Start of Block

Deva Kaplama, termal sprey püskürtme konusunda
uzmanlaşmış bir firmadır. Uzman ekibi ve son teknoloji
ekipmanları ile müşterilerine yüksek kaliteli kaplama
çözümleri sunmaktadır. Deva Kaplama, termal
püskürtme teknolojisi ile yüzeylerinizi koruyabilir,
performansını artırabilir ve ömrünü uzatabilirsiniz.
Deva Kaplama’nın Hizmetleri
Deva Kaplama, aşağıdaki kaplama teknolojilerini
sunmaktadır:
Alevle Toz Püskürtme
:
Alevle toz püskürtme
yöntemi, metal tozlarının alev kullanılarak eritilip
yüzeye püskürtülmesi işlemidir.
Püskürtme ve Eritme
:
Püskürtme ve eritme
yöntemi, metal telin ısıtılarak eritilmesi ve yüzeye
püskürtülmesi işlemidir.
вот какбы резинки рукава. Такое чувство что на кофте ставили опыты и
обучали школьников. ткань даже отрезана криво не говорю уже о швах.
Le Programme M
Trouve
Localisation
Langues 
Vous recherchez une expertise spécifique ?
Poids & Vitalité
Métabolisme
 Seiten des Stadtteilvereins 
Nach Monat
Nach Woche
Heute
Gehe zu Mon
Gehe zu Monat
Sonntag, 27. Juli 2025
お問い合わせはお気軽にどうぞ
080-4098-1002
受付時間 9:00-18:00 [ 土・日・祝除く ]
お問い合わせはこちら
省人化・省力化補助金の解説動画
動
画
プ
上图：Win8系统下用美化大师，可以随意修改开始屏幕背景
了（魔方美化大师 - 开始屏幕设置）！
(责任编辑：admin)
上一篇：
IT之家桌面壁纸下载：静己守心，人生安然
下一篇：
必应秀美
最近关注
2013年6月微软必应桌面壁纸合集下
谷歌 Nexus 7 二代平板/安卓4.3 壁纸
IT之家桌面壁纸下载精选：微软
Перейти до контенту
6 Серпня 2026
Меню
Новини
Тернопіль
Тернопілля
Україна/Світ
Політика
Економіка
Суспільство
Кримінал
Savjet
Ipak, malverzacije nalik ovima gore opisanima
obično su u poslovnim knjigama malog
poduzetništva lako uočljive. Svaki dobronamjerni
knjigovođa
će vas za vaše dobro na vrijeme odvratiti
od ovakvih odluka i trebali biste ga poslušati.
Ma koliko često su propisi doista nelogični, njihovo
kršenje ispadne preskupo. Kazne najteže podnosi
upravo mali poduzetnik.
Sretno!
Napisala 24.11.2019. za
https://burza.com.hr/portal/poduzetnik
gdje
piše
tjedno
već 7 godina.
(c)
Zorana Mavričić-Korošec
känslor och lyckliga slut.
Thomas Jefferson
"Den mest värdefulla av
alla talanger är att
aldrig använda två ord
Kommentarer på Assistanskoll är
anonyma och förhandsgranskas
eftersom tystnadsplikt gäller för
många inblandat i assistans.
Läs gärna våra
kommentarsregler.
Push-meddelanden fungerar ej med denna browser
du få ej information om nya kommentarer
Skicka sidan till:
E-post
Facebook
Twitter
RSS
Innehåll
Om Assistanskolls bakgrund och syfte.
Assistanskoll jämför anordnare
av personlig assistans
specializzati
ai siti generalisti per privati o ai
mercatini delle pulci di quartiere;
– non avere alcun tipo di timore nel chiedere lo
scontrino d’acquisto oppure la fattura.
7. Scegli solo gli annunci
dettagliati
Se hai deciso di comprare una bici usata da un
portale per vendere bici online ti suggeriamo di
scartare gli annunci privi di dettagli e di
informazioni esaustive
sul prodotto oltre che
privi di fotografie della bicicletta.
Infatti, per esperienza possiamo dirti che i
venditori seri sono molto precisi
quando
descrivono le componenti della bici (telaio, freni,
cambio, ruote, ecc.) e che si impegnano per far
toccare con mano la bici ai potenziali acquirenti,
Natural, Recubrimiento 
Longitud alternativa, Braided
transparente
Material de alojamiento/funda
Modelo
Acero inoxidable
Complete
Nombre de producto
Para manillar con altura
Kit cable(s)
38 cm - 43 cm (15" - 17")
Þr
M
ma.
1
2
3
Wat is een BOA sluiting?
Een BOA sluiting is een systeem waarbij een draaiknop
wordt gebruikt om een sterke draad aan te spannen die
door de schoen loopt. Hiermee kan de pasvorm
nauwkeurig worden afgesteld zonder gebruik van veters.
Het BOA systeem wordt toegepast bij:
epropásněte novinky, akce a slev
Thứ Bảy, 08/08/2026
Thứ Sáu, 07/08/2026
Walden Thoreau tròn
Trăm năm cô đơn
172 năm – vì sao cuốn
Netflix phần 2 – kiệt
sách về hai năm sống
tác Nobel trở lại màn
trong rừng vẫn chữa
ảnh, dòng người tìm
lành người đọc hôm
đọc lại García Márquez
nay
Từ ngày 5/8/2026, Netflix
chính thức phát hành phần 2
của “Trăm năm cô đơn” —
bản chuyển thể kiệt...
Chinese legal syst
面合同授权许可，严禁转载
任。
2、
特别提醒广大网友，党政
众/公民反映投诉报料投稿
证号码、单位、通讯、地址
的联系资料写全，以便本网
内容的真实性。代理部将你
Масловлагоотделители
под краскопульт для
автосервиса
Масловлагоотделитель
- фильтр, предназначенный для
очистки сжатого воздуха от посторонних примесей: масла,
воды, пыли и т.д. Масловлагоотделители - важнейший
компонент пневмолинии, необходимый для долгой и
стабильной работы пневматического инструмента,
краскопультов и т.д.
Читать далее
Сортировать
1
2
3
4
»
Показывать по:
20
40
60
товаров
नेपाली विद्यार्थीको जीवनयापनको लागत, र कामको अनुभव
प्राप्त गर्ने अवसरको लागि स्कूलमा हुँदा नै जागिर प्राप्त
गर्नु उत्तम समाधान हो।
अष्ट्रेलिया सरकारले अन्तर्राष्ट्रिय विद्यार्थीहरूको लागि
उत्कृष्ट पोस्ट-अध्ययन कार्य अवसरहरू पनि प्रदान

End of Block

REQUIRED ACTION -
In the records, find every line that has the string "yüzeye" and copy it.

EXERCISE SOLUTION -
yüzeye püskürtülmesi işlemidir.
yöntemi, metal telin ısıtılarak eritilmesi ve yüzeye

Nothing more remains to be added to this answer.